Crow said that ASU exists to create lifelong learners.
“We want you to be able to adapt, to be able to adjust and to recognize how to move our country forward,” he said.
Elizabeth Alexander, a multiple Pulitzer Prize finalist and now the president of the Mellon Foundation, the nation’s largest funder of the arts and humanities, received an honorary degree for contributions to the cultural health of American society.
She told the crowd how she knew Arizona native and U.S. Supreme Court Justice Sandra Day O’Connor (for whom ASU’s law college is named) years ago in Washington, D.C., when O’Connor ran a small exercise class for women in the neighborhood.
“It was not just a morning exercise routine. It was the importance of community large and small, and accountability to each other and interest and care in other people as whole people,” she said.
Alexander urged the graduates to cherish and strengthen their communities.
“It is the communities we build, not our individual achievements alone, that have the greatest impact on our collective American experiment,” she said.
David Zaragoza, a student regent with the Arizona Board of Regents, graduated on Monday night with a degree in electrical engineering.

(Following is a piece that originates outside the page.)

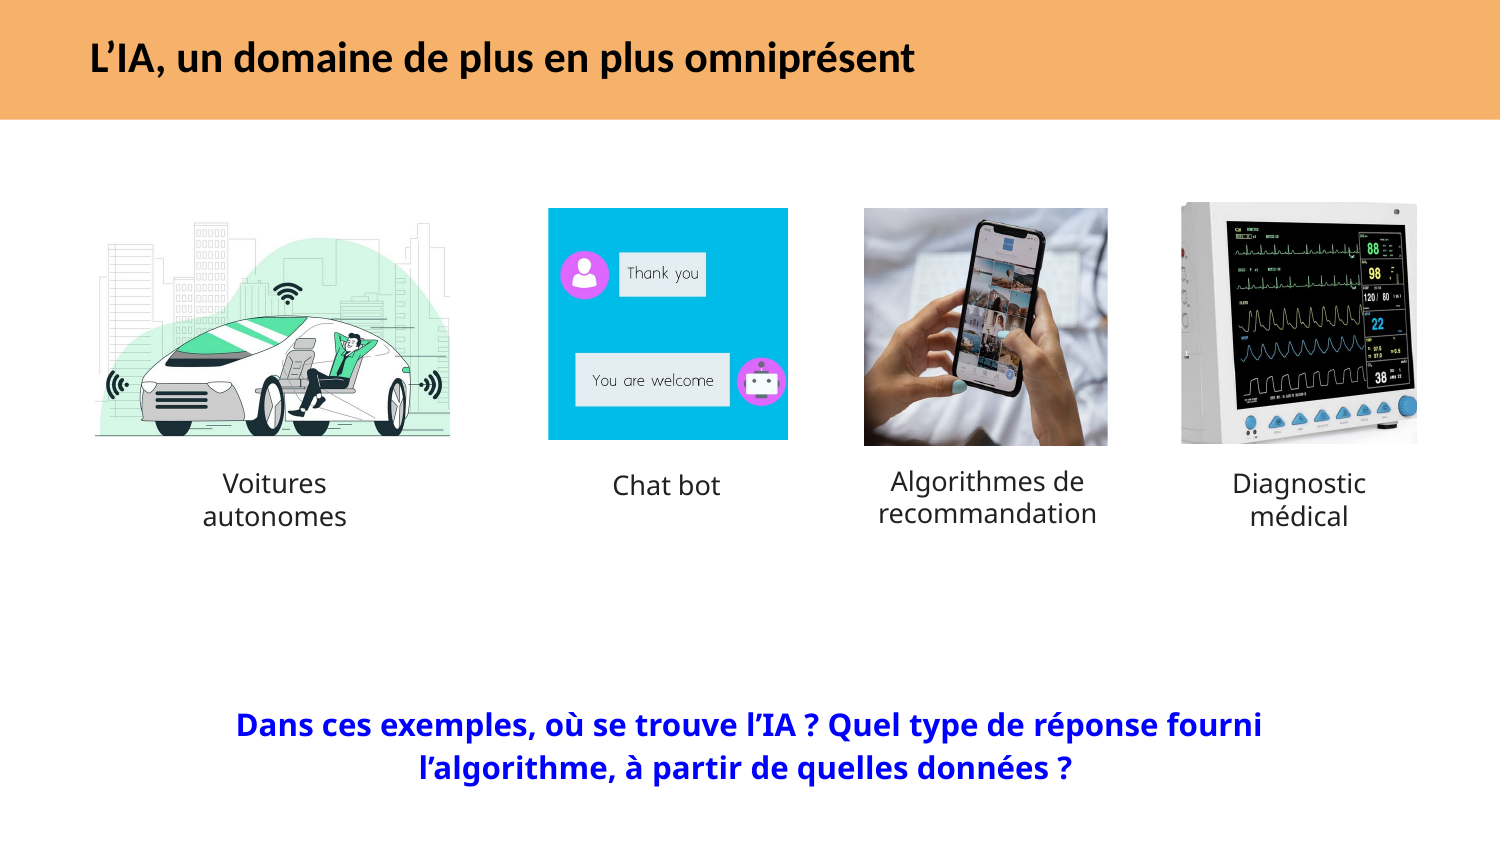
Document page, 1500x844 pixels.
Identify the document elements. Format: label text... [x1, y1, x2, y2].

He told the crowd that coming from Yuma to a large university was a challenge.
“What this journey taught me is that with determination and the support of your loved ones, you can exceed your expectations and find a purpose greater than yourself through education,” he said.
“College represents not only a time to learn but a time to broaden your worldview.”
At Monday morning’s Graduate Commencement in Desert Financial Arena in Tempe, Crow told the crowd that universities are the bearers of humanity’s knowledge.
“We take that stored information, that stored knowledge, that stored understanding, and we develop theories and assumptions,” he said.
“The whole country of the United States is based on a series of academic writings about what is a person, academic writings about what is liberty, academic theories about how a democracy might work.
“The United States itself is a model country evolving a form of government that was theorized by a group of intellectuals capable of expressing new ideas.
“This institution has been designed by our citizens to perform these functions.”
Additional graduation celebrations will be held throughout the week.